We can work around the I/O burden by keeping the Bloom filters in memory. The downside here is that the memory requirements for your index grow with the amount of data you want to store; a single Bloom filter for 1 million elements can grow over 1.7MB even for a modest false positive rate of 0.1%. With one million files, that’s almost 2TB of index data to keep in memory, which also has to be pre-loaded before a query can even start executing. Even if there is sufficient memory available, evaluating a million independent Bloom filters translates to millions of single-bit reads on more or less random memory locations, which is not nearly as fast as you would come to expect from “in-memory” operations.

A Better Approach

Ideally, we want to have the performance of in-memory bloom filters, but we don’t want to keep the index data in memory; we need a data structure that allows us to perform approximate membership queries for a single value on many sets simultaneously, while keeping the index data on disk and avoiding a separate read operation for each individual set.

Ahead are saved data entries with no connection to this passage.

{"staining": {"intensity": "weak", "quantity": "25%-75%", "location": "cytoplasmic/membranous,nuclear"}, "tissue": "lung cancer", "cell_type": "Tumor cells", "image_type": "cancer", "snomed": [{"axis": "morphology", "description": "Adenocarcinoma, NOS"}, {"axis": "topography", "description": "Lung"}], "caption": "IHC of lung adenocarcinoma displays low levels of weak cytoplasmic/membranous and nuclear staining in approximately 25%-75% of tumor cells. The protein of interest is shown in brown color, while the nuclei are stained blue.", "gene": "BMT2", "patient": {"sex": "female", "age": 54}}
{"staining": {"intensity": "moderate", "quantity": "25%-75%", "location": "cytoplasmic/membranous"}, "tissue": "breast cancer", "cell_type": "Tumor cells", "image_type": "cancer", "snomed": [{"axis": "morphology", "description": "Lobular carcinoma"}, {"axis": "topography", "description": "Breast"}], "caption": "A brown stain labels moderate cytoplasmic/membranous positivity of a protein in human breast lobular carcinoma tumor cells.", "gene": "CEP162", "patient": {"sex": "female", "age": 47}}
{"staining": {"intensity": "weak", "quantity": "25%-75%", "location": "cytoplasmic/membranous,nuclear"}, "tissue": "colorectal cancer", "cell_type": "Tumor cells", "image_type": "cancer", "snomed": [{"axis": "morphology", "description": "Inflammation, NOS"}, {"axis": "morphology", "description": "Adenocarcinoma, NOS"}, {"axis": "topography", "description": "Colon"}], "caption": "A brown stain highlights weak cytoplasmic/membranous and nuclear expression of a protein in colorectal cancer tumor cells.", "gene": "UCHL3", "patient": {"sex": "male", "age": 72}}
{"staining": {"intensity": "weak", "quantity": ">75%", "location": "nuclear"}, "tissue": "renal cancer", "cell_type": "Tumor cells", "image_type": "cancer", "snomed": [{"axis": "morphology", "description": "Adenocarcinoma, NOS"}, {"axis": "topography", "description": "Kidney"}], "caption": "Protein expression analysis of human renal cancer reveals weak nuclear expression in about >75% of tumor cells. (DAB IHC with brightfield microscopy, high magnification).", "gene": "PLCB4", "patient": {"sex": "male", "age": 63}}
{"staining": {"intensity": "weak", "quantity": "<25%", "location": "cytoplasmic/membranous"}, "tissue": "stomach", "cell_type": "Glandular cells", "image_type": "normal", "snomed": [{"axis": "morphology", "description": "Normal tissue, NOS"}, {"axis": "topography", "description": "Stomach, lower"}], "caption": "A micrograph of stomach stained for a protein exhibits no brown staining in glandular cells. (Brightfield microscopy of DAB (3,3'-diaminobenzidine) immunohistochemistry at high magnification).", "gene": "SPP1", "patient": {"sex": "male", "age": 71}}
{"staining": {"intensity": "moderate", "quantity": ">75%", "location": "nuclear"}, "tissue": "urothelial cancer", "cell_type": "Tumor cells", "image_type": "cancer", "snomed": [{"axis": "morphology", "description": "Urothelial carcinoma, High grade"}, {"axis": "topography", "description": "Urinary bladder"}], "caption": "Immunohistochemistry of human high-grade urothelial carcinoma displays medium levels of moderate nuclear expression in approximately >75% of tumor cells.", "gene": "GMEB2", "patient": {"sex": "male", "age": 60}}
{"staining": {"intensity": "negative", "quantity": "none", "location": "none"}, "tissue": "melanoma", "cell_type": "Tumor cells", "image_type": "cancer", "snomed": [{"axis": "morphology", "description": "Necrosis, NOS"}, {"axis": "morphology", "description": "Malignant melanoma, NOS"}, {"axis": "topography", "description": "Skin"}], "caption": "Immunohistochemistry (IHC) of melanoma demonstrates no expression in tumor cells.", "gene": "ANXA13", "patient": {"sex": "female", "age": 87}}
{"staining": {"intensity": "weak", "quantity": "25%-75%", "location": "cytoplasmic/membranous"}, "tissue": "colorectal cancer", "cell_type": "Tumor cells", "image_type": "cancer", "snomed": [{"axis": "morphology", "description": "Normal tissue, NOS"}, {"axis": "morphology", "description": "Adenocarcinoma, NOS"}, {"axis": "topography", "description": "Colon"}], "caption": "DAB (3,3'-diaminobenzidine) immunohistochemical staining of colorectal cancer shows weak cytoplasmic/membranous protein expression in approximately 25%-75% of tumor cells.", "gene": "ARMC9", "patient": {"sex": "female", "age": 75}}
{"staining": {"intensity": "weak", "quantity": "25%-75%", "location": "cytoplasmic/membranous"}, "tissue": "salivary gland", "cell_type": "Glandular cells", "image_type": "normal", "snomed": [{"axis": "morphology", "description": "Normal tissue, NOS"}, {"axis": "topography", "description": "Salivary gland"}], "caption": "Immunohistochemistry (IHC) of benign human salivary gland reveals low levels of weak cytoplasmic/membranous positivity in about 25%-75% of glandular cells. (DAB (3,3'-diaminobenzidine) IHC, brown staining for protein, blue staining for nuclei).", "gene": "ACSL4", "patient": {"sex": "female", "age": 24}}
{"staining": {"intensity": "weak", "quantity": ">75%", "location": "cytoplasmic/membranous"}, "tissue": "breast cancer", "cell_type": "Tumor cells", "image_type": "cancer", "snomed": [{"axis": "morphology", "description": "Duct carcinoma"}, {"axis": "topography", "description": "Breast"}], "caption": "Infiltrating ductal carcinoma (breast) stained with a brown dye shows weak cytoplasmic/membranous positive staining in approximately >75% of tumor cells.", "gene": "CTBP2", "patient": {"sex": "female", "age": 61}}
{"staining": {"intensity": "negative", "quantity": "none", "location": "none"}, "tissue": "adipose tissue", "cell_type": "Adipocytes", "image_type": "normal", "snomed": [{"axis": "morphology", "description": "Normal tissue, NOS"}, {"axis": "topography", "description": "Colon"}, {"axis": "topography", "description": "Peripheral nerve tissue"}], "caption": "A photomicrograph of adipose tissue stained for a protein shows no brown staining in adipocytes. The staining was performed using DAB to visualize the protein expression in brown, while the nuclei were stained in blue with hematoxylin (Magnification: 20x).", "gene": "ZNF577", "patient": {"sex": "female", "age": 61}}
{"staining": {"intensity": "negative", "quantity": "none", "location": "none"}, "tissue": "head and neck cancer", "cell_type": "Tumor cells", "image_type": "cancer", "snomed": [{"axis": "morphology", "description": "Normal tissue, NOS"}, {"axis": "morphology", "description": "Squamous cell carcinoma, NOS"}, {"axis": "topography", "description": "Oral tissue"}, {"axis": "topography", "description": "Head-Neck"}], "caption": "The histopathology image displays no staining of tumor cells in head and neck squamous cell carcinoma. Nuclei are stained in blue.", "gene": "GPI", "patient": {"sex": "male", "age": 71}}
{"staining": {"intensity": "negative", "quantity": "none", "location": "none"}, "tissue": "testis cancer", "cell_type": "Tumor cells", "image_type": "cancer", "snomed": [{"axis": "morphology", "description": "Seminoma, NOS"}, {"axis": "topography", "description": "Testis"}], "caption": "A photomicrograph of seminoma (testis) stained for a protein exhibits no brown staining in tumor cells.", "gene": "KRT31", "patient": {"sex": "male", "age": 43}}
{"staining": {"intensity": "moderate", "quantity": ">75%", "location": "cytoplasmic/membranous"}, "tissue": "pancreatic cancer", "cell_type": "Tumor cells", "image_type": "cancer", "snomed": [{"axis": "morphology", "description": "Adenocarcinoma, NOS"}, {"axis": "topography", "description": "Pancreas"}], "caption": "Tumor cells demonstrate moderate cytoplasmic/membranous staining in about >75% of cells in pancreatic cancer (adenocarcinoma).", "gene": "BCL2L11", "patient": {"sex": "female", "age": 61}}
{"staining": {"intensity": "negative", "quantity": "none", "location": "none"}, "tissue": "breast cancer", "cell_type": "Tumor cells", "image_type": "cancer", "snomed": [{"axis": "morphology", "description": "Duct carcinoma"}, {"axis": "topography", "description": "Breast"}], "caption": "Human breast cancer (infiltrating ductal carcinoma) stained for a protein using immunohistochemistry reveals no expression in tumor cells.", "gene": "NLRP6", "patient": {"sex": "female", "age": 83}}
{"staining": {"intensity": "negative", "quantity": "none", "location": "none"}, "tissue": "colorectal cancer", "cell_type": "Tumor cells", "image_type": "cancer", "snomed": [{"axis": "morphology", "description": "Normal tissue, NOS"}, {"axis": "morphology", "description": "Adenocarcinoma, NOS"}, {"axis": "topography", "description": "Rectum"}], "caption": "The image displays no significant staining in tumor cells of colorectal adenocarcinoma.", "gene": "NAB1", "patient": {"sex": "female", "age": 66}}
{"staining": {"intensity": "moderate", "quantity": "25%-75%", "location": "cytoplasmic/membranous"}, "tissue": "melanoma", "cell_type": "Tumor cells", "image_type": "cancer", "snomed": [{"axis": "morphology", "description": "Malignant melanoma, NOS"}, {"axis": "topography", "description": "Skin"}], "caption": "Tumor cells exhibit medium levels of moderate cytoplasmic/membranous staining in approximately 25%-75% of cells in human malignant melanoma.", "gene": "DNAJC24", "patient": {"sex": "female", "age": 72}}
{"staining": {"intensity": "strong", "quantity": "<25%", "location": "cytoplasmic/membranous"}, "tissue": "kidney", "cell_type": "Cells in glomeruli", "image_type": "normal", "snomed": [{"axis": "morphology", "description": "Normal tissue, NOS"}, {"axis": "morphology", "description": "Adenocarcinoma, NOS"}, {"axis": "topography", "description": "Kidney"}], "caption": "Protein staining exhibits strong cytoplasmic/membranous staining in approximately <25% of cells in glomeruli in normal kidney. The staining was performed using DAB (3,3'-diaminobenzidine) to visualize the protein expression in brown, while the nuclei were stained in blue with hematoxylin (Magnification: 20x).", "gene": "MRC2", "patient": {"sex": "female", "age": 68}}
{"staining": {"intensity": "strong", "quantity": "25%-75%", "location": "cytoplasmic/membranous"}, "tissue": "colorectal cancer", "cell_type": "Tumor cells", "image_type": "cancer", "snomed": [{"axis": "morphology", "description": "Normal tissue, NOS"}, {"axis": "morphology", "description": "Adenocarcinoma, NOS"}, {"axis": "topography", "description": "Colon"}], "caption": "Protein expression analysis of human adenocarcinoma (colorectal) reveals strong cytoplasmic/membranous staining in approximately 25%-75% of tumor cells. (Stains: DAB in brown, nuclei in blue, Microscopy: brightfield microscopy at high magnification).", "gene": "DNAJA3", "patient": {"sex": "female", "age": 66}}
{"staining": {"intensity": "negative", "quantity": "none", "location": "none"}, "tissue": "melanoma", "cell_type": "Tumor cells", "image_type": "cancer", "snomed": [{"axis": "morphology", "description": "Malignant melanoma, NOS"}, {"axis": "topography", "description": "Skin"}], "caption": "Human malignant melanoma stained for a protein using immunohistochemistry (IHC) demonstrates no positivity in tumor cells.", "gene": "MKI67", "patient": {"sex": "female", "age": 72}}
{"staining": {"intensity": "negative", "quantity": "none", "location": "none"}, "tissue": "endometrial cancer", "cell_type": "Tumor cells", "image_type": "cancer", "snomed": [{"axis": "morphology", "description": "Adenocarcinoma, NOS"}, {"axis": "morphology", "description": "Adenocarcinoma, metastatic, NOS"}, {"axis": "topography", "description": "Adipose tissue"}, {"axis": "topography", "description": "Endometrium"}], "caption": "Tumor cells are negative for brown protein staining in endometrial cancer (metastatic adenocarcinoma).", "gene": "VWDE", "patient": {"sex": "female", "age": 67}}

The motivational examples start from a set of Parquet files. When the index is stored independently from the indexed data, it is not necessary to limit ourselves to indexing a single column of a Parquet file, but any chunk or subset of a table that can be sensibly processed separately. This could be other file types (avro, orc, csv, …), or an individual row group in a Parquet file. We will from now on refer to identifying candidate partitions.

Cuckoo Filters: An Alternative to Bloom Filters

Cuckoo Filters (see paper) provide a useful improvement over Bloom filters for our use case, as they only require two read operations for a single-value lookup - Bloom filters require a number of lookups that depends on the desired false-positive rate (you can try out a Bloom filter calculator over here). There’s also an introduction to Cuckoo Filters with some animations on brilliant.org.

We will use a small variation on the original Cuckoo Filter implementation that allows us to grow the number of slots per bucket, to encode sets of different sizes using the same number of buckets. This is necessary in case the Parquet files to index are varying in size or number of distinct values in the indexed column.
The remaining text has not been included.